[[ DATA TO PROCESS, beginning ]]

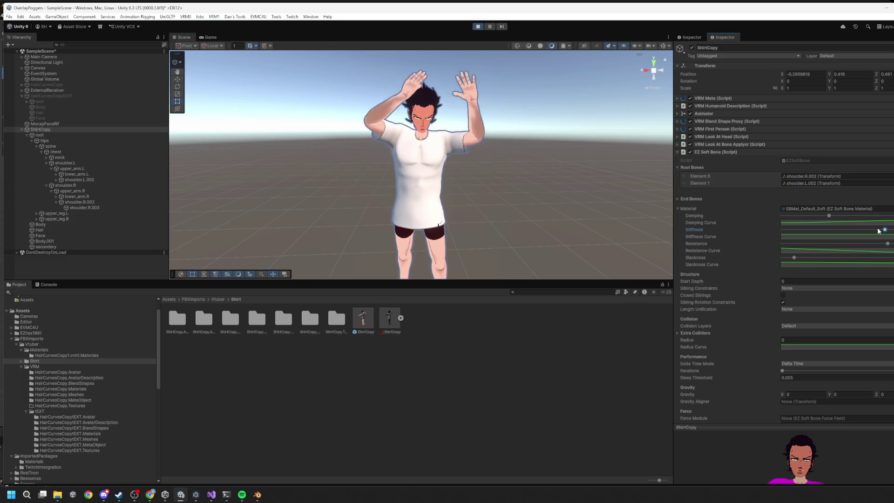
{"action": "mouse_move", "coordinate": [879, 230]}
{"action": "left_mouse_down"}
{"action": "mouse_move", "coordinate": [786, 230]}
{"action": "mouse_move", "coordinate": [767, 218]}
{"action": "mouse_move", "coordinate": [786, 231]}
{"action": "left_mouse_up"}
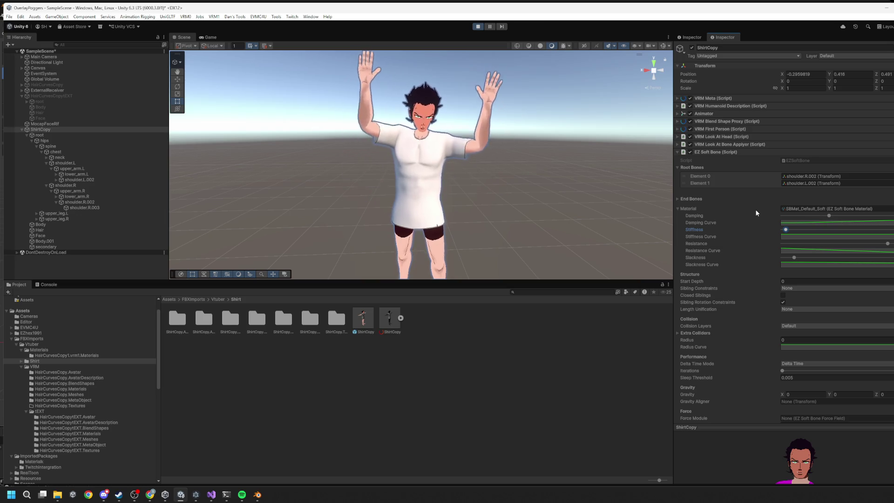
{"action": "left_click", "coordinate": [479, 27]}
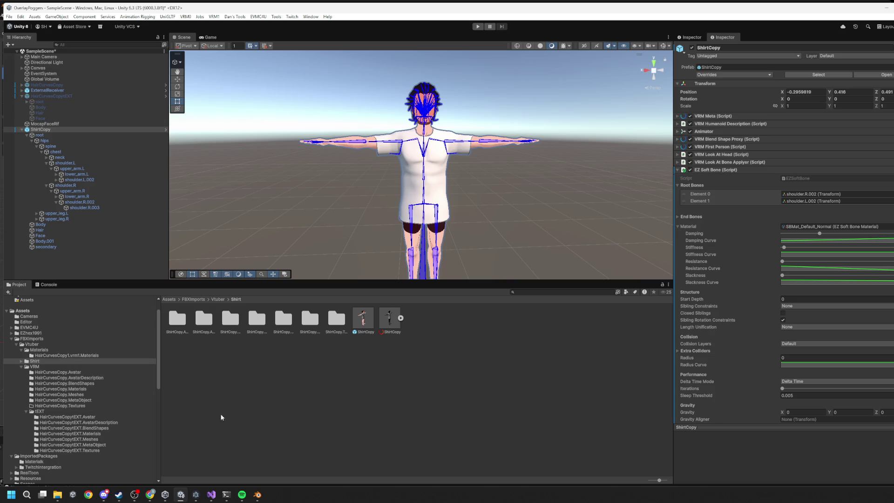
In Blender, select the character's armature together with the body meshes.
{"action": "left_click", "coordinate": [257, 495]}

[[ DATA TO PROCESS, end ]]
[[ DATA TO PROCESS, beginning ]]

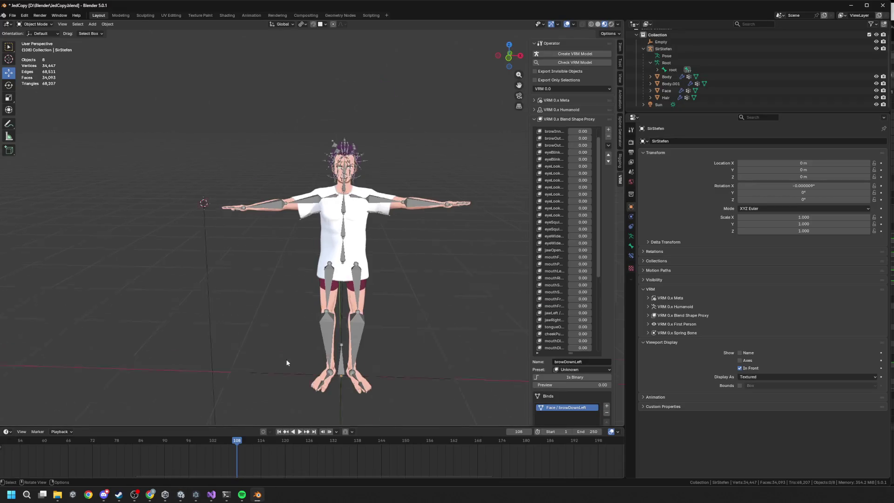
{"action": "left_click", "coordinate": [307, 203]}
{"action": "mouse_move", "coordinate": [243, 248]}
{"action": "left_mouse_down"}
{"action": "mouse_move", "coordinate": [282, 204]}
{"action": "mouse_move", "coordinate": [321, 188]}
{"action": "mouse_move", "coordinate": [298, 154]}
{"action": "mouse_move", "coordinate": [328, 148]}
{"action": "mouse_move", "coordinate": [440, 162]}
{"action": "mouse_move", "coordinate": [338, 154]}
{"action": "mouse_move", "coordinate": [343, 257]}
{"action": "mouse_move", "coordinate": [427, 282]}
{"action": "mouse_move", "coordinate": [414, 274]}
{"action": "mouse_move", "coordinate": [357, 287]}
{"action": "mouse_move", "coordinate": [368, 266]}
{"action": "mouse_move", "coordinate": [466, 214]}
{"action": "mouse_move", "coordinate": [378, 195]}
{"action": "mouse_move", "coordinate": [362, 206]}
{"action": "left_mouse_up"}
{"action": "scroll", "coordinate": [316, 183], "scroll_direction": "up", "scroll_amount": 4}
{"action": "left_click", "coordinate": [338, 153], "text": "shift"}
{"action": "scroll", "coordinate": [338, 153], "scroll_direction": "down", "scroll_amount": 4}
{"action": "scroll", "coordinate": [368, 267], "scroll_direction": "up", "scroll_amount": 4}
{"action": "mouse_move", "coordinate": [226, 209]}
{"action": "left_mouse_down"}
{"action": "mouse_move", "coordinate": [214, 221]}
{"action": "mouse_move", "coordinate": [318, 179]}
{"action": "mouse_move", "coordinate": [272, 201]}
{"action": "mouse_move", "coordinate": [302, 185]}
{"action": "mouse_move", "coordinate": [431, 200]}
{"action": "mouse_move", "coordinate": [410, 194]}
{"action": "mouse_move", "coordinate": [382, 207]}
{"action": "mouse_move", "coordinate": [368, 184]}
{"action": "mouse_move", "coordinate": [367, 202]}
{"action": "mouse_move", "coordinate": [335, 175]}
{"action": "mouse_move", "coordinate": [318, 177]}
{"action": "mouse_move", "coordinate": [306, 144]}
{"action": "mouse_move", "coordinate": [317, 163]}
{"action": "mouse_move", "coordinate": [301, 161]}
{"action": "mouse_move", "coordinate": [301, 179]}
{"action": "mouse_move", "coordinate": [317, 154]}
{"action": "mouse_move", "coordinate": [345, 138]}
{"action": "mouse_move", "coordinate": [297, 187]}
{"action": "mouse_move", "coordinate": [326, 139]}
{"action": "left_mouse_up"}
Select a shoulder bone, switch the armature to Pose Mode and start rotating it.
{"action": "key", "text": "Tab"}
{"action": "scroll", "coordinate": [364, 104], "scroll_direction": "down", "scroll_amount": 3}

[[ DATA TO PROCESS, end ]]

▶ EXERCISE PROMPT: Which lines above contain the word "armature"? List them.

▶ ANSWER SECTION:
In Blender, select the character's armature together with the body meshes.
Select a shoulder bone, switch the armature to Pose Mode and start rotating it.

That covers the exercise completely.